TeloseqV1: Basic pipeline to analyse telomere enriched data.
The reference supplied in test_data was created by aligned HG002 reference to chm13 for naming. The original naming of chr arm subtelomeres conflicted with alignments to chm13 similarity so was corrected based upon this. Subsequently is may be best to use your own chr arm reference if you check and disagree with using chm13 namings.

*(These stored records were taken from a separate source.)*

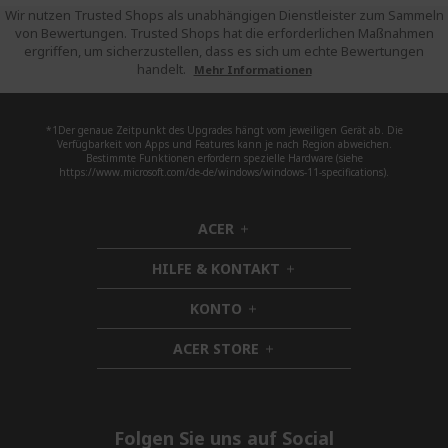
Wir nutzen Trusted Shops als unabhängigen Dienstleister zum Sammeln
von Bewertungen. Trusted Shops hat die erforderlichen Maßnahmen
ergriffen, um sicherzustellen, dass es sich um echte Bewertungen
handelt.
Mehr Informationen
*1Der genaue Zeitpunkt des Upgrades hängt vom jeweiligen Gerät ab. Die
Verfügbarkeit von Apps und Features kann je nach Region abweichen.
Bestimmte Funktionen erfordern spezielle Hardware (siehe
https://www.microsoft.com/de-de/windows/windows-11-specifications).
ACER
h
i
HILFE & KONTAKT
d
h
d
i
KONTO
e
h
d
n
i
d
ACER STORE
d
h
e
d
i
n
e
d
n
d
e
Folgen Sie uns auf Social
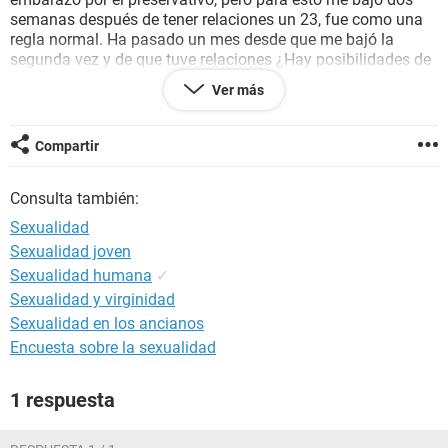
semanas después de tener relaciones un 23, fue como una
regla normal. Ha pasado un mes desde que me bajó la
segunda vez y de que tuve relaciones ¿Hay posibilidades de
embarazo? ¿Porqué aún no me ha bajado? No he tenido
Ver más
ningún sintoma, solo es eso de que no me ha bajado Estoy
muy preocupada por favor ayudenme con sugerencias,
esperiencias, comentarios ¡Se los suplico!.
Compartir
Consulta también:
Sexualidad
Sexualidad joven
Sexualidad humana
✓
Sexualidad y virginidad
Sexualidad en los ancianos
Encuesta sobre la sexualidad
1 respuesta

Note: Future development is for a reference free approach because when you move away from a sample that matches your reference, then you will get mismapping and poor alignments with softclipping due to a repeating unit next to telomere and similarity of some of chr arms. When deviate from HG002 for instance with colo829 then the snps used to separate to chr arm are replaced with others but there is no way of knowing then where these chr arm reads are to be placed by the mapper. So to account for this then a custom reference would be a better option however some arms may not be able to be named using current public reference similarity.
Prerequisites:
Nextflow, Java
Example command on linux system
nextflow run main.nf --reference ./test_data/HG002qpMP_reference.fasta.gz --input ./test_data/telomerev1.fastq.gz --publishDir test_output
Using conda
The pipeline is prepared to manage its software requirements automatically using
conda. If you have it available you can enable this functionality with the
-profile conda
argument.
Using mamba
If you also have mamba installed, you can take advantage of its performance
improvements by using -profile conda,mamba